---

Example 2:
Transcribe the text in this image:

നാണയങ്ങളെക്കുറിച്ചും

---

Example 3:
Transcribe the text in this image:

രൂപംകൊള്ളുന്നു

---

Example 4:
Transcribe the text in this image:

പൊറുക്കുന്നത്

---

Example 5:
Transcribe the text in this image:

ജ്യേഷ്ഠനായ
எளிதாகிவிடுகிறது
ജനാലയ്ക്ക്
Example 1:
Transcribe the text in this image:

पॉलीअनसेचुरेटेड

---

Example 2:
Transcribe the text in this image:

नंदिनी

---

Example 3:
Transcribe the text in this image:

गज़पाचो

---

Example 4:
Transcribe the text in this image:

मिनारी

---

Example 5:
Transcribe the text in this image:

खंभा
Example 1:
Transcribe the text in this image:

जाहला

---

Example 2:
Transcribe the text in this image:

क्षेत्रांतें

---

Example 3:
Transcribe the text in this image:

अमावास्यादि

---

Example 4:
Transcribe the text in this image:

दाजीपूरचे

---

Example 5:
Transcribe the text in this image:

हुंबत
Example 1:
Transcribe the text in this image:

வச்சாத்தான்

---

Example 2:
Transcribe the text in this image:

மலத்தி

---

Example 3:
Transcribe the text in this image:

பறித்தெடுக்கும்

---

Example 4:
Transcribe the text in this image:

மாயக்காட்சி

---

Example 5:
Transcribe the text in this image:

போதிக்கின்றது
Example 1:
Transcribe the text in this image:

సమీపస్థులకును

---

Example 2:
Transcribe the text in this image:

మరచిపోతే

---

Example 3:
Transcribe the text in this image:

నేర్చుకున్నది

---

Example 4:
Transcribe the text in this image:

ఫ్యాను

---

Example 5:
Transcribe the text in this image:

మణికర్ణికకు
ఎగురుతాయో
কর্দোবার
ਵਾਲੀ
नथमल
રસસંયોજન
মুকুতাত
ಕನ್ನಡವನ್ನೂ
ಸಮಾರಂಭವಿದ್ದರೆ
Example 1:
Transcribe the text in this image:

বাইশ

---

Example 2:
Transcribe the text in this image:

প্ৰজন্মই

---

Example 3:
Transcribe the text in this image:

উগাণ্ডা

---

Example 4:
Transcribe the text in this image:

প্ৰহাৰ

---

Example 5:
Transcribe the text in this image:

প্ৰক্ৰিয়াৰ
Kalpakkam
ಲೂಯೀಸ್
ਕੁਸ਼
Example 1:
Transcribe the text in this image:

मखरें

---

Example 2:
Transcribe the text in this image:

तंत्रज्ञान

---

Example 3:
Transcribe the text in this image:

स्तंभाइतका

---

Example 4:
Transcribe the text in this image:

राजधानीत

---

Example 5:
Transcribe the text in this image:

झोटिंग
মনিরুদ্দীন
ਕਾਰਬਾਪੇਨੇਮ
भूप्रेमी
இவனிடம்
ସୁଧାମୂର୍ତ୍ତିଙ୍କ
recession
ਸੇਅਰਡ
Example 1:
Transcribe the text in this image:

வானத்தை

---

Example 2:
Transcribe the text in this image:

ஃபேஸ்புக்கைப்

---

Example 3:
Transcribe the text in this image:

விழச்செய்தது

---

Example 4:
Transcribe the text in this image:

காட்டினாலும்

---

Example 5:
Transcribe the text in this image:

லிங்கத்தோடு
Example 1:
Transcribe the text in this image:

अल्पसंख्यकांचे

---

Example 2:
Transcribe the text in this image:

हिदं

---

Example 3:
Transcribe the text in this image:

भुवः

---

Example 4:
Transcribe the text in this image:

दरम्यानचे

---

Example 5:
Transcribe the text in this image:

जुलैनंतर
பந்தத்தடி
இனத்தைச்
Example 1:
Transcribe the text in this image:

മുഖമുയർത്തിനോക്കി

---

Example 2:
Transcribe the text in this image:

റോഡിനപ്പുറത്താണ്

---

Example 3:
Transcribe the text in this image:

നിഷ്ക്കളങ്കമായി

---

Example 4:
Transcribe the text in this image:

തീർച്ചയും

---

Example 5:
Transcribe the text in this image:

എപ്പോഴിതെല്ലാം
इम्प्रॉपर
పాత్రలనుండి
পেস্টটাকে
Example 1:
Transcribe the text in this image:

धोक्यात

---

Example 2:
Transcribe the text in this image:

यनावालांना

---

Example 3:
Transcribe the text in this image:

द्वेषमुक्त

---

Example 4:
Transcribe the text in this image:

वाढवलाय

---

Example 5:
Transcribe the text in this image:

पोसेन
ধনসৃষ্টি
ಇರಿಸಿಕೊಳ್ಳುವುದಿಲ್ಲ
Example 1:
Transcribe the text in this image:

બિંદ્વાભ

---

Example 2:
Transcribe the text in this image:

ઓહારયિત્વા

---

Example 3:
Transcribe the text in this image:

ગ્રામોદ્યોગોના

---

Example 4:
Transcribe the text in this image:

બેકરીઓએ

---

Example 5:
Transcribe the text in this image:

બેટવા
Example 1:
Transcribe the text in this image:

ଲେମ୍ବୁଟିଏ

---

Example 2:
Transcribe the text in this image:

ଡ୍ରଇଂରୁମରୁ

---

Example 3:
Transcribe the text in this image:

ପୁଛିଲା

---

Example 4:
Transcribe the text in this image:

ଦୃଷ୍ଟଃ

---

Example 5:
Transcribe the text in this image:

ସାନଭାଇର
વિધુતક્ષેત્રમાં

■ ■ ■ ■ ■ ■ ■

PROBLEM TO SOLVE
Copy the lines above exactly, leaving every word as it is.

SOLUTION BELOW
---

Example 2:
Transcribe the text in this image:

നാണയങ്ങളെക്കുറിച്ചും

---

Example 3:
Transcribe the text in this image:

രൂപംകൊള്ളുന്നു

---

Example 4:
Transcribe the text in this image:

പൊറുക്കുന്നത്

---

Example 5:
Transcribe the text in this image:

ജ്യേഷ്ഠനായ
எளிதாகிவிடுகிறது
ജനാലയ്ക്ക്
Example 1:
Transcribe the text in this image:

पॉलीअनसेचुरेटेड

---

Example 2:
Transcribe the text in this image:

नंदिनी

---

Example 3:
Transcribe the text in this image:

गज़पाचो

---

Example 4:
Transcribe the text in this image:

मिनारी

---

Example 5:
Transcribe the text in this image:

खंभा
Example 1:
Transcribe the text in this image:

जाहला

---

Example 2:
Transcribe the text in this image:

क्षेत्रांतें

---

Example 3:
Transcribe the text in this image:

अमावास्यादि

---

Example 4:
Transcribe the text in this image:

दाजीपूरचे

---

Example 5:
Transcribe the text in this image:

हुंबत
Example 1:
Transcribe the text in this image:

வச்சாத்தான்

---

Example 2:
Transcribe the text in this image:

மலத்தி

---

Example 3:
Transcribe the text in this image:

பறித்தெடுக்கும்

---

Example 4:
Transcribe the text in this image:

மாயக்காட்சி

---

Example 5:
Transcribe the text in this image:

போதிக்கின்றது
Example 1:
Transcribe the text in this image:

సమీపస్థులకును

---

Example 2:
Transcribe the text in this image:

మరచిపోతే

---

Example 3:
Transcribe the text in this image:

నేర్చుకున్నది

---

Example 4:
Transcribe the text in this image:

ఫ్యాను

---

Example 5:
Transcribe the text in this image:

మణికర్ణికకు
ఎగురుతాయో
কর্দোবার
ਵਾਲੀ
नथमल
રસસંયોજન
মুকুতাত
ಕನ್ನಡವನ್ನೂ
ಸಮಾರಂಭವಿದ್ದರೆ
Example 1:
Transcribe the text in this image:

বাইশ

---

Example 2:
Transcribe the text in this image:

প্ৰজন্মই

---

Example 3:
Transcribe the text in this image:

উগাণ্ডা

---

Example 4:
Transcribe the text in this image:

প্ৰহাৰ

---

Example 5:
Transcribe the text in this image:

প্ৰক্ৰিয়াৰ
Kalpakkam
ಲೂಯೀಸ್
ਕੁਸ਼
Example 1:
Transcribe the text in this image:

मखरें

---

Example 2:
Transcribe the text in this image:

तंत्रज्ञान

---

Example 3:
Transcribe the text in this image:

स्तंभाइतका

---

Example 4:
Transcribe the text in this image:

राजधानीत

---

Example 5:
Transcribe the text in this image:

झोटिंग
মনিরুদ্দীন
ਕਾਰਬਾਪੇਨੇਮ
भूप्रेमी
இவனிடம்
ସୁଧାମୂର୍ତ୍ତିଙ୍କ
recession
ਸੇਅਰਡ
Example 1:
Transcribe the text in this image:

வானத்தை

---

Example 2:
Transcribe the text in this image:

ஃபேஸ்புக்கைப்

---

Example 3:
Transcribe the text in this image:

விழச்செய்தது

---

Example 4:
Transcribe the text in this image:

காட்டினாலும்

---

Example 5:
Transcribe the text in this image:

லிங்கத்தோடு
Example 1:
Transcribe the text in this image:

अल्पसंख्यकांचे

---

Example 2:
Transcribe the text in this image:

हिदं

---

Example 3:
Transcribe the text in this image:

भुवः

---

Example 4:
Transcribe the text in this image:

दरम्यानचे

---

Example 5:
Transcribe the text in this image:

जुलैनंतर
பந்தத்தடி
இனத்தைச்
Example 1:
Transcribe the text in this image:

മുഖമുയർത്തിനോക്കി

---

Example 2:
Transcribe the text in this image:

റോഡിനപ്പുറത്താണ്

---

Example 3:
Transcribe the text in this image:

നിഷ്ക്കളങ്കമായി

---

Example 4:
Transcribe the text in this image:

തീർച്ചയും

---

Example 5:
Transcribe the text in this image:

എപ്പോഴിതെല്ലാം
इम्प्रॉपर
పాత్రలనుండి
পেস্টটাকে
Example 1:
Transcribe the text in this image:

धोक्यात

---

Example 2:
Transcribe the text in this image:

यनावालांना

---

Example 3:
Transcribe the text in this image:

द्वेषमुक्त

---

Example 4:
Transcribe the text in this image:

वाढवलाय

---

Example 5:
Transcribe the text in this image:

पोसेन
ধনসৃষ্টি
ಇರಿಸಿಕೊಳ್ಳುವುದಿಲ್ಲ
Example 1:
Transcribe the text in this image:

બિંદ્વાભ

---

Example 2:
Transcribe the text in this image:

ઓહારયિત્વા

---

Example 3:
Transcribe the text in this image:

ગ્રામોદ્યોગોના

---

Example 4:
Transcribe the text in this image:

બેકરીઓએ

---

Example 5:
Transcribe the text in this image:

બેટવા
Example 1:
Transcribe the text in this image:

ଲେମ୍ବୁଟିଏ

---

Example 2:
Transcribe the text in this image:

ଡ୍ରଇଂରୁମରୁ

---

Example 3:
Transcribe the text in this image:

ପୁଛିଲା

---

Example 4:
Transcribe the text in this image:

ଦୃଷ୍ଟଃ

---

Example 5:
Transcribe the text in this image:

ସାନଭାଇର
વિધુતક્ષેત્રમાં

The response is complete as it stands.